▶ [REQUIREMENT 1]: Do these statements agree with the Kwara State rice passage below? Answer yes or no for each and quote the words from the passage that decide it. (a) About 90% of the state's annual rice production comes from KWADP Zone B. (b) The data for the study were collected in 2008. (c) The sample came to 120 respondents in total.

▶ [READING PASSAGE]:
The State has a population of about 2.37 million people (NPC, 2008), who individually consume about 24.6 kg of rice annually (IRRI, 2007). The state is divided into four Agricultural Zones by the Kwara State Agricultural Development Project (KWADP) authority based on agro-ecological considerations. Although rice is produced in all the KWADP Zones, the KWADP Zone B produces about 90% of the state’s annual rice production. Kwara State’s annual rice production estimate ranges between 17.5-118.3 metric tons: 49.6 metric tons on average (KWADP, 2004). The target population for this study is the farmers and other stakeholders in the study area, given the four ADP zones of Kwara State.

Sampling technique 

A three-stage sampling technique was employed to select the sample for this study. The procedure involves the use of purposive sampling techniques of Patigi and Edu local governments, which are the main rice producing area in the first stage. The second stage is the random sampling of 40 farmers from each of the selected LGAs. This consists of the random selec-tion of 20 farmers from each of Patigi and Edu local government areas. Thirdly, a random selection of 40 processors (miller and parboilers), and 40 marketers (traders) consisting of 20 wholesaler and 20 retailers from the major markets centers in the selected local government areas to give a total of 120 respondents.

Method of data collection

Data was collected in 2015 from the sampled rice value chain actors with the aid of a questionnaire and personal interview where necessary.

▶ [REQUIREMENT 2]: In the entries below, copy out again everything from the line containing "700дөн ашыгы салафизм агымын карманса, 90" down to the line containing "Muster anfragen", including both of those lines. Leave the pictures out of your answer.

▶ [RECORD EXCERPTS]:
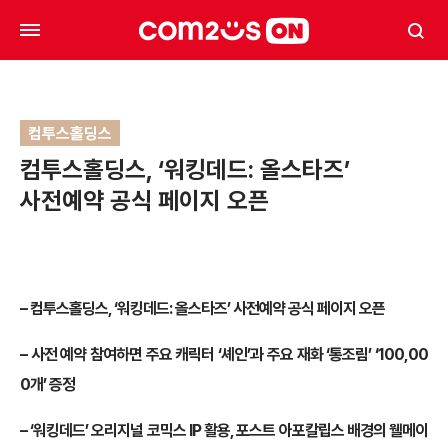
컴투스홀딩스
컴투스홀딩스, ‘워킹데드: 올스타즈’
사전예약 공식 페이지 오픈
– 컴투스홀딩스, ‘워킹데드: 올스타즈’ 사전예약 공식 페이지 오픈
– 사전 예약 참여하면 주요 캐릭터 ‘셰인’과 주요 재화 ‘통조림’ ‘100,00
0개’ 증정
– ‘워킹데드’ 오리지널 코믹스 IP 활용, 포스트 아포칼립스 배경의 웰메이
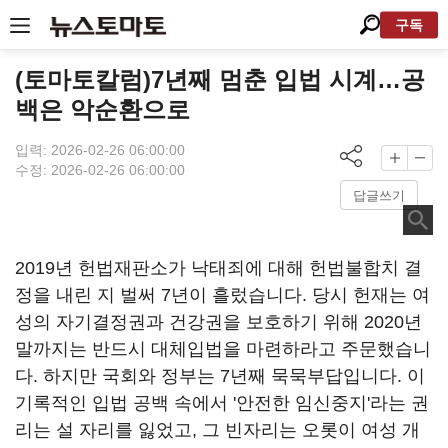
구독
(토마토칼럼)7년째 멈춘 입법 시계…공
백은 악순환으로
입력: 2026-02-26 06:00:00
수정: 2026-02-26 06:00:00
답글쓰기
2019년 헌법재판소가 낙태죄에 대해 헌법불합치 결
정을 내린 지 벌써 7년이 흘렀습니다.
당시 헌재는 여
성의 자기결정권과 건강권을 보호하기 위해 2020년
말까지는 반드시 대체입법을 마련하라고 주문했습니
다.
하지만 국회와 정부는 7년째 묵묵부답입니다.
이
기록적인 입법 공백 속에서 '안전한 임신중지'
라는 권
리는 설 자리를 잃었고, 그 빈자리는 오롯이 여성 개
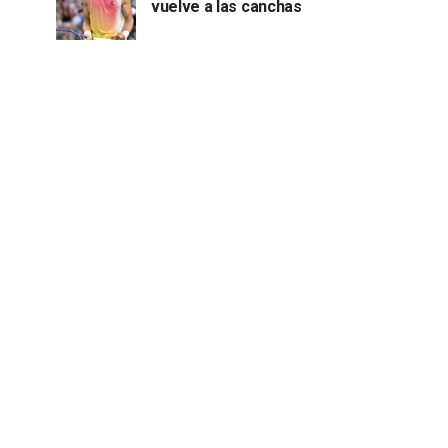
vuelve a las canchas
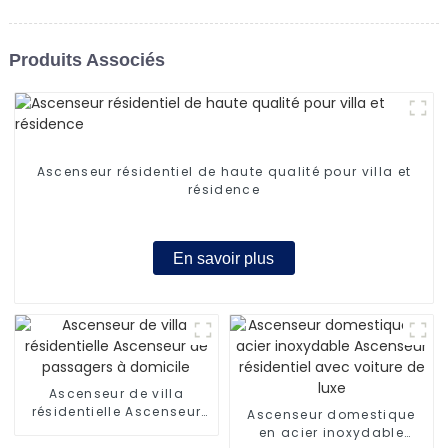
Produits Associés
Ascenseur résidentiel de haute qualité pour villa et
résidence
En savoir plus
Ascenseur de villa
résidentielle Ascenseur
Ascenseur domestique
de passagers à domicile
en acier inoxydable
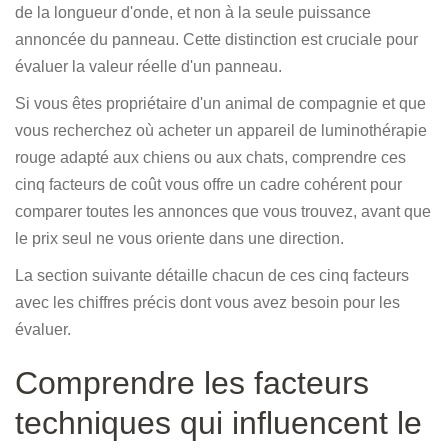
de la longueur d'onde, et non à la seule puissance
annoncée du panneau. Cette distinction est cruciale pour
évaluer la valeur réelle d'un panneau.
Si vous êtes propriétaire d'un animal de compagnie et que
vous recherchez où acheter un appareil de luminothérapie
rouge adapté aux chiens ou aux chats, comprendre ces
cinq facteurs de coût vous offre un cadre cohérent pour
comparer toutes les annonces que vous trouvez, avant que
le prix seul ne vous oriente dans une direction.
La section suivante détaille chacun de ces cinq facteurs
avec les chiffres précis dont vous avez besoin pour les
évaluer.
Comprendre les facteurs
techniques qui influencent le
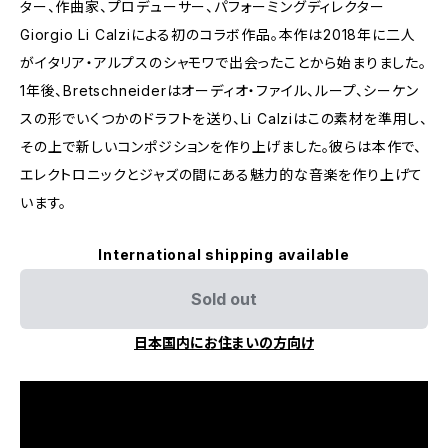
ター、作曲家、プロデューサー、パフォーミングディレクター
Giorgio Li Calziによる初のコラボ作品。本作は2018年に二人
がイタリア・アルプスのシャモワで出会ったことから始まりました。
1年後、Bretschneiderはオーディオ・ファイル、ループ、シーケン
スの形でいくつかのドラフトを送り、Li Calziはこの素材を準用し、
その上で新しいコンポジションを作り上げました。彼らは本作で、
エレクトロニックとジャズの間にある魅力的な音楽を作り上げて
います。
International shipping available
Sold out
日本国内にお住まいの方向け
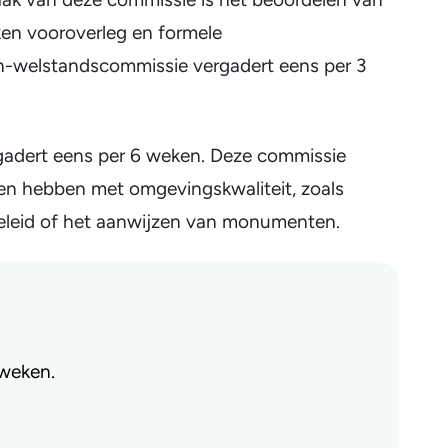
n vooroverleg en formele
welstandscommissie vergadert eens per 3
adert eens per 6 weken. Deze commissie
ken hebben met omgevingskwaliteit, zoals
beleid of het aanwijzen van monumenten.
 weken.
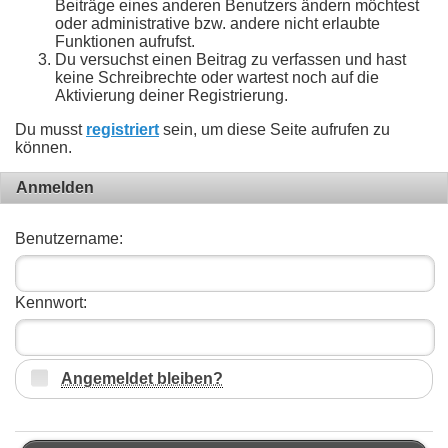
Beiträge eines anderen Benutzers ändern möchtest
oder administrative bzw. andere nicht erlaubte
Funktionen aufrufst.
Du versuchst einen Beitrag zu verfassen und hast
keine Schreibrechte oder wartest noch auf die
Aktivierung deiner Registrierung.
Du musst
registriert
sein, um diese Seite aufrufen zu
können.
Anmelden
Benutzername:
Kennwort:
Angemeldet bleiben?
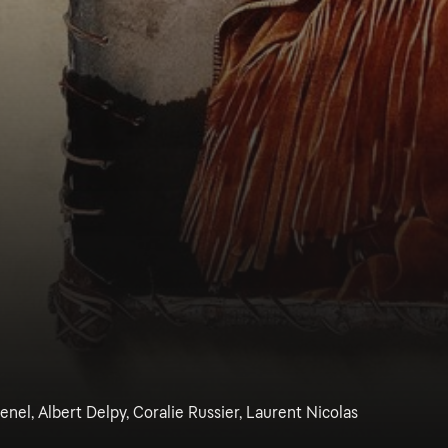
enel, Albert Delpy, Coralie Russier, Laurent Nicolas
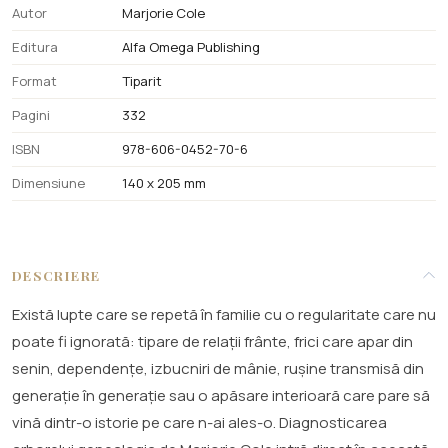
Autor
Marjorie Cole
Editura
Alfa Omega Publishing
Format
Tiparit
Pagini
332
ISBN
978-606-0452-70-6
Dimensiune
140 x 205 mm
DESCRIERE
Există lupte care se repetă în familie cu o regularitate care nu
poate fi ignorată: tipare de relații frânte, frici care apar din
senin, dependențe, izbucniri de mânie, rușine transmisă din
generație în generație sau o apăsare interioară care pare să
vină dintr-o istorie pe care n-ai ales-o. Diagnosticarea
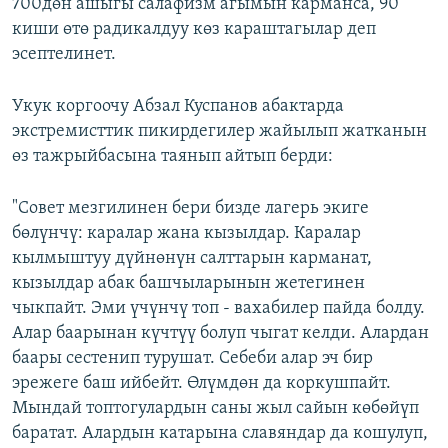
700дөн ашыгы салафизм агымын карманса, 90
киши өтө радикалдуу көз караштагылар деп
эсептелинет.
Укук коргоочу Абзал Куспанов абактарда
экстремисттик пикирдегилер жайылып жатканын
өз тажрыйбасына таянып айтып берди:
"Совет мезгилинен бери бизде лагерь экиге
бөлүнчү: каралар жана кызылдар. Каралар
кылмыштуу дүйнөнүн салттарын карманат,
кызылдар абак башчыларынын жетегинен
чыкпайт. Эми үчүнчү топ - вахабилер пайда болду.
Алар баарынан күчтүү болуп чыгат келди. Алардан
баары сестенип турушат. Себеби алар эч бир
эрежеге баш ийбейт. Өлүмдөн да коркушпайт.
Мындай топтогулардын саны жыл сайын көбөйүп
баратат. Алардын катарына славяндар да кошулуп,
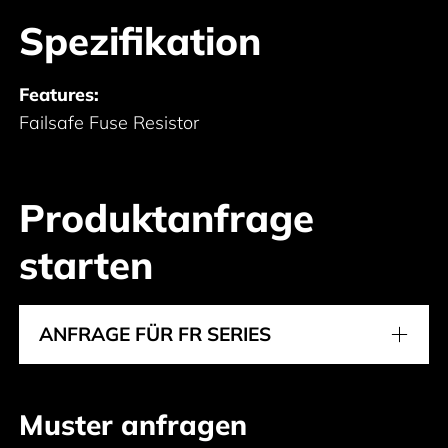
Spezifikation
Features:
Failsafe Fuse Resistor
Produktanfrage
starten
ANFRAGE FÜR FR SERIES
Muster anfragen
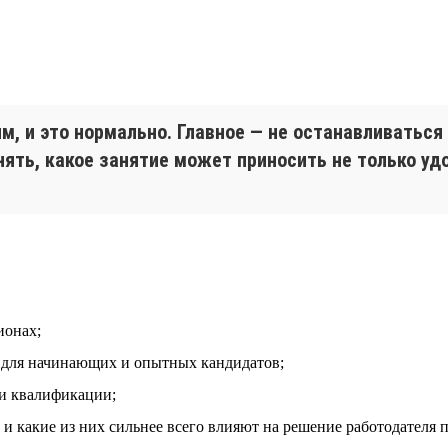
, и это нормально. Главное — не останавливаться
ять, какое занятие может приносить не только удо
ионах;
т для начинающих и опытных кандидатов;
 и квалификации;
и какие из них сильнее всего влияют на решение работодателя 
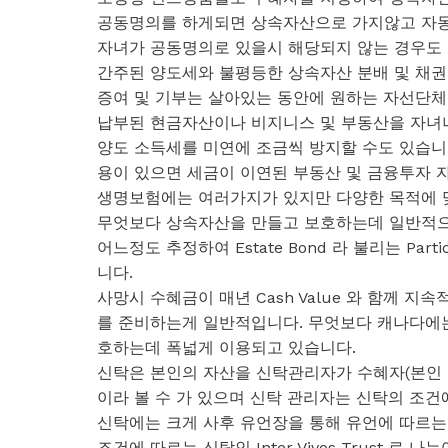
공동명의를 하게되면 상속자산으로 가지않고 자동
자녀가 공동명의로 있을시 해당되지 않는 경우도 
간주된 양도세와 불평등한 상속자산 분배 및 채권
증여 및 기부는 살아있는 동안에 원하는 자선단체에 
납부된 현금자산이나 비지니스 및 부동산을 자녀나
양도 소득세를 미연에 조금씩 방지할 수도 있습니
용이 있으면 세금이 이연된 부동산 및 금융투자 자
생명보험에는 여러가지가 있지만 다양한 목적에 
무엇보다 상속자산을 만들고 보호하는데 일반적으
어느정도 추정하여 Estate Bond 라 불리는 Partic
니다.
사망시 수혜금이 매년 Cash Value 와 함께 지
를 준비하는게 일반적입니다. 무엇보다 캐나다에
호하는데 폭넓게 이용되고 있습니다.
신탁은 본인의 자산을 신탁관리자가 수혜자(본인 
이라 볼 수 가 있으며 신탁 관리자는 신탁의 조건
신탁에는 크게 사후 유언장을 통해 유언에 따르는 신탁
조건에 따르는 신탁인 Inter Vivos Trust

▶ [WORKED SOLUTION 1]:
(a) Yes: "the KWADP Zone B produces about 90% of the state’s annual rice production"
(b) No: "Data was collected in 2015"
(c) Yes: "to give a total of 120 respondents"

▶ [WORKED SOLUTION 2]:
700дөн ашыгы салафизм агымын карманса, 90
киши өтө радикалдуу көз караштагылар деп
эсептелинет.
Укук коргоочу Абзал Куспанов абактарда
экстремисттик пикирдегилер жайылып жатканын
өз тажрыйбасына таянып айтып берди:
"Совет мезгилинен бери бизде лагерь экиге
бөлүнчү: каралар жана кызылдар. Каралар
кылмыштуу дүйнөнүн салттарын карманат,
кызылдар абак башчыларынын жетегинен
чыкпайт. Эми үчүнчү топ - вахабилер пайда болду.
Алар баарынан күчтүү болуп чыгат келди. Алардан
баары сестенип турушат. Себеби алар эч бир
эрежеге баш ийбейт. Өлүмдөн да коркушпайт.
Мындай топтогулардын саны жыл сайын көбөйүп
баратат. Алардын катарына славяндар да кошулуп,
Spezifikation
Features:
Failsafe Fuse Resistor
Produktanfrage
starten
ANFRAGE FÜR FR SERIES
Muster anfragen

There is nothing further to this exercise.